Hi guys, I'm currently deriving all the equations provided by the my physics professor on the RL, RC and LCR circuits. My trouble is not the physics but the mathematics.

For example in the RL circuit the differential equation that needs to be solved is the following:

$$L\frac{dI}{dt} +IR = V_0\cos{wt}$$

I reconize that you need a integrating factor, however the integral after that step seems ridiculous to solve, if you guys will just help me out with the right step to solve the RL circuit, I'm sure i can solve the rest with ease.

2. Jul 27, 2006

### HallsofIvy

Since that's a linear equation with constant coefficients, the integrating factor is just $e^{\frac{R}{L}t}$. Multiplying the entire equation by that,
$$L\frac{de^{\frac{R}{L}t}I}{dt}= V_0e^{\frac{R}{L}t}cos(\omega t)$$

Is it $\int e^x cos(x) dx$ that you are concerned about? That's a fairly standard "integration by parts" problem.

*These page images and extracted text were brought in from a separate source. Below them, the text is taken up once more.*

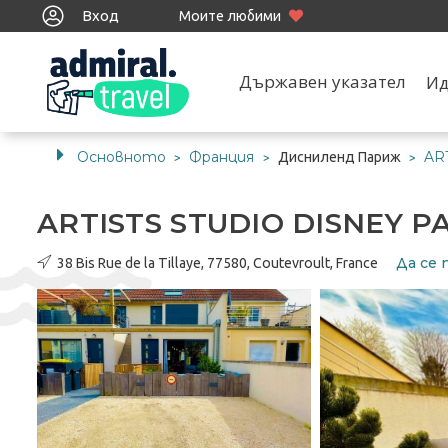
Вход
Моите любими
Държавен указател
Ид
Основното
Франция
AR
Дисниленд Париж
>
>
>
ARTISTS STUDIO DISNEY PA
Да се 
38 Bis Rue de la Tillaye, 77580, Coutevroult, France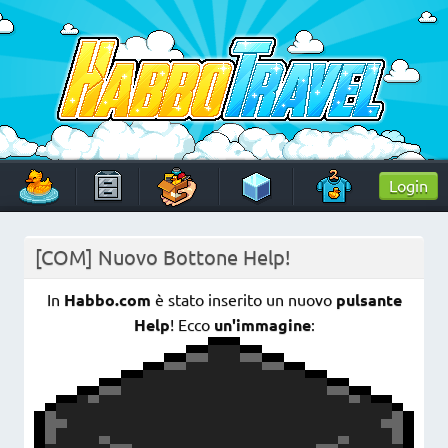
Skip
to
content
HabboTravel
Un viaggio di pixel!
Login
[COM] Nuovo Bottone Help!
In
Habbo.com
è stato inserito un nuovo
pulsante
Help
! Ecco
un'immagine
: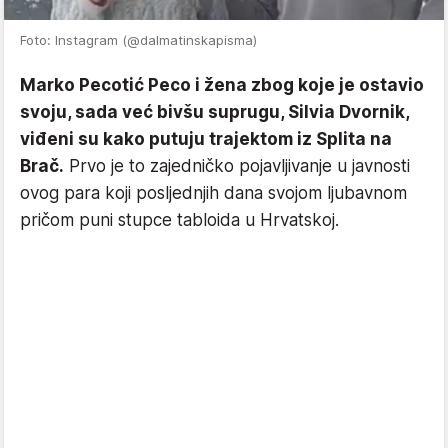
Foto: Instagram (@dalmatinskapisma)
Marko Pecotić Peco i žena zbog koje je ostavio
svoju, sada već bivšu suprugu, Silvia Dvornik,
viđeni su kako putuju trajektom iz Splita na
Brač.
Prvo je to zajedničko pojavljivanje u javnosti
ovog para koji posljednjih dana svojom ljubavnom
pričom puni stupce tabloida u Hrvatskoj.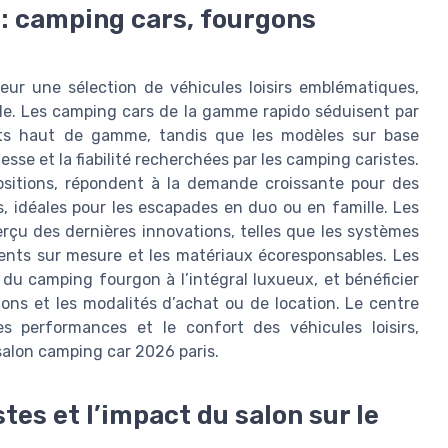
 : camping cars, fourgons
ur une sélection de véhicules loisirs emblématiques,
tuelle. Les camping cars de la gamme rapido séduisent par
ents haut de gamme, tandis que les modèles sur base
sse et la fiabilité recherchées par les camping caristes.
ositions, répondent à la demande croissante pour des
, idéales pour les escapades en duo ou en famille. Les
rçu des dernières innovations, telles que les systèmes
ments sur mesure et les matériaux écoresponsables. Les
 du camping fourgon à l’intégral luxueux, et bénéficier
ations et les modalités d’achat ou de location. Le centre
es performances et le confort des véhicules loisirs,
salon camping car 2026 paris.
tes et l’impact du salon sur le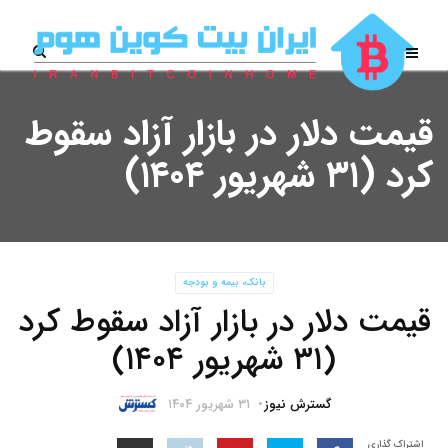
قیمت دلار در بازار آزاد سقوط
کرد (۳۱ شهریور ۱۴۰۴)
بانک، بیمه و بودجه
قیمت دلار در بازار آزاد سقوط کرد
(۳۱ شهریور ۱۴۰۴)
گسترش نیوز
۳۱ شهریور ۱۴۰۴
اشتراک گذاری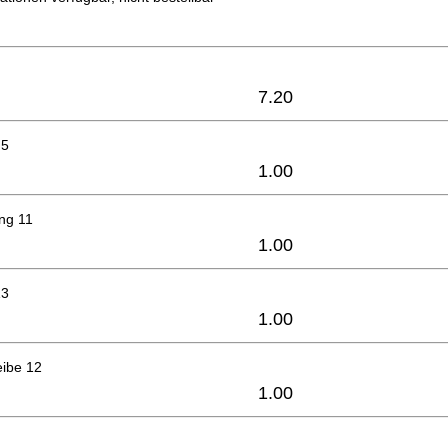
7.20
.5
1.00
ng 11
1.00
13
1.00
eibe 12
1.00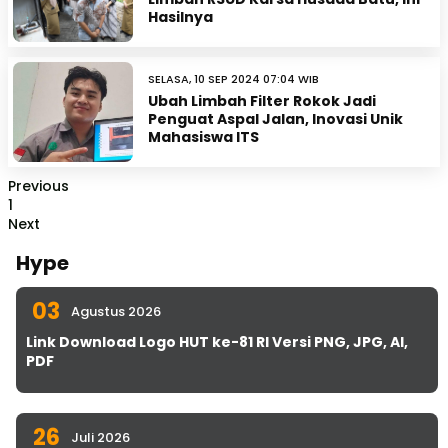
Hasilnya
SELASA, 10 SEP 2024 07:04 WIB
Ubah Limbah Filter Rokok Jadi
Penguat Aspal Jalan, Inovasi Unik
Mahasiswa ITS
Previous
1
Next
Hype
03
Agustus 2026
Link Download Logo HUT ke-81 RI Versi PNG, JPG, AI,
PDF
26
Juli 2026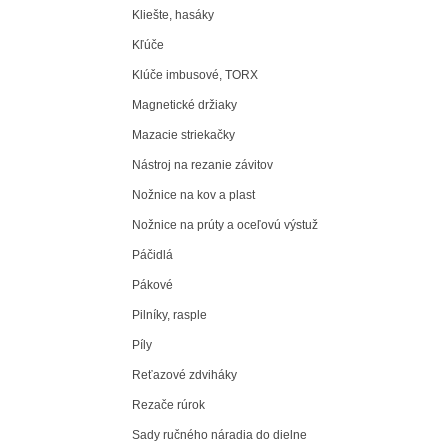
Kliešte, hasáky
Kľúče
Klúče imbusové, TORX
Magnetické držiaky
Mazacie striekačky
Nástroj na rezanie závitov
Nožnice na kov a plast
Nožnice na prúty a oceľovú výstuž
Páčidlá
Pákové
Pilníky, rasple
Píly
Reťazové zdviháky
Rezače rúrok
Sady ručného náradia do dielne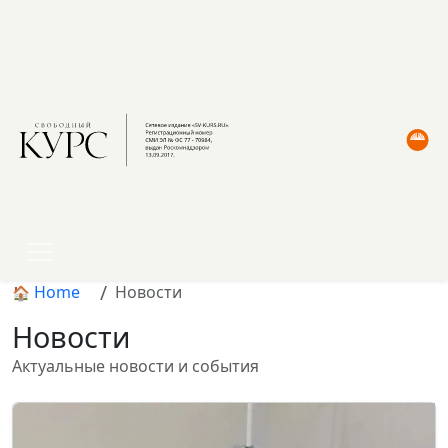
Home
Новости
Новости
Актуальные новости и события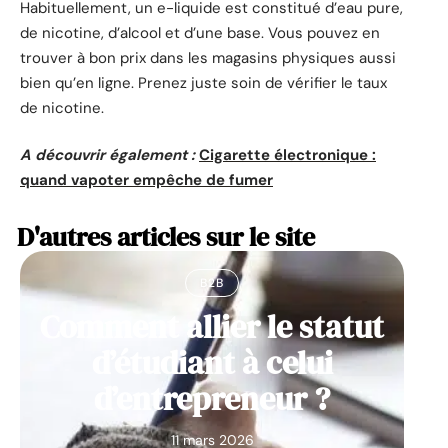
Habituellement, un e-liquide est constitué d’eau pure,
de nicotine, d’alcool et d’une base. Vous pouvez en
trouver à bon prix dans les magasins physiques aussi
bien qu’en ligne. Prenez juste soin de vérifier le taux
de nicotine.
A découvrir également :
Cigarette électronique :
quand vapoter empêche de fumer
D'autres articles sur le site
B2B
Comment allier le statut
d’étudiant à celui
d’entrepreneur ?
11 mars 2026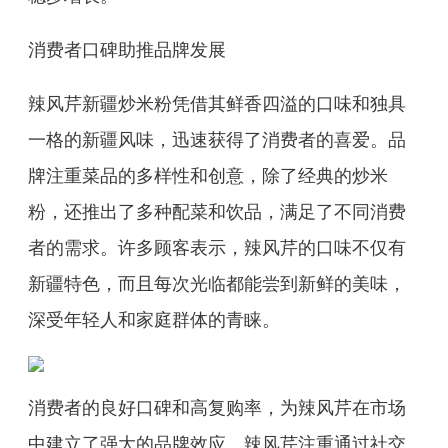
消费者口碑助推品牌发展
辣风芹新疆炒米粉凭借其鲜香四溢的口味和独具
一格的新疆风味，迅速获得了消费者的喜爱。品
牌注重菜品的多样性和创意，除了经典的炒米
粉，还推出了多种配菜和饮品，满足了不同消费
者的需求。许多顾客表示，辣风芹的口味不仅有
新疆特色，而且每次光临都能尝到新鲜的美味，
深受年轻人和家庭群体的青睐。
消费者的良好口碑和高复购率，为辣风芹在市场
中建立了强大的品牌效应。辣风芹注重通过社交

However, there's a fairly easy way to solve "linear equations with constant coefficients". First look at the "homogeneous part":
$$L\frac{dI}{dt}+ RI= 0$$
That's separable:
$$L \frac{dI}{I}= -R dt$$
so
$$L ln(I)= -Rt+ C$$
or
$$I= Ce^{-\frac{R}{L}t[/itex] Now just find any one function that satisfies the entire equation and add to that general solution of the homogeneous part. I would suggest trying [tex]I= A sin(\omega t)$$
and seeing what A must be in order to satisfy the equation.

3. Jul 27, 2006

### eljose

aren't you omitting a term proportional to $$Q$$ where Q is the charge of a system..in that case you would have a second-order differential equation of the form:

$$a \frac{d^2 y}{dx^2 } +b \frac{dy}{dx}+cy=dCos(wx)$$ taking into account that..

$$I=-\frac {dQ}{dt}$$

:tongue2: :grumpy: that seems to have more "physical" meaning (the circuit current is a dumped oscillator so the charges is getting smaller and smaller as $$Q(t)=Q_0 (t)e^{-\gamma t}Sin(\omega t)$$

4. Jul 27, 2006

### Gokul43201

Staff Emeritus
No. Not in a pure LR circuit - in the absence of capacitance.

5. Jul 27, 2006

### SeReNiTy

Cheers hall, perfect help yet again. Yes the integral by parts is trivial, i guess i just let all those constants (R.L,V) confuse the trivial maths...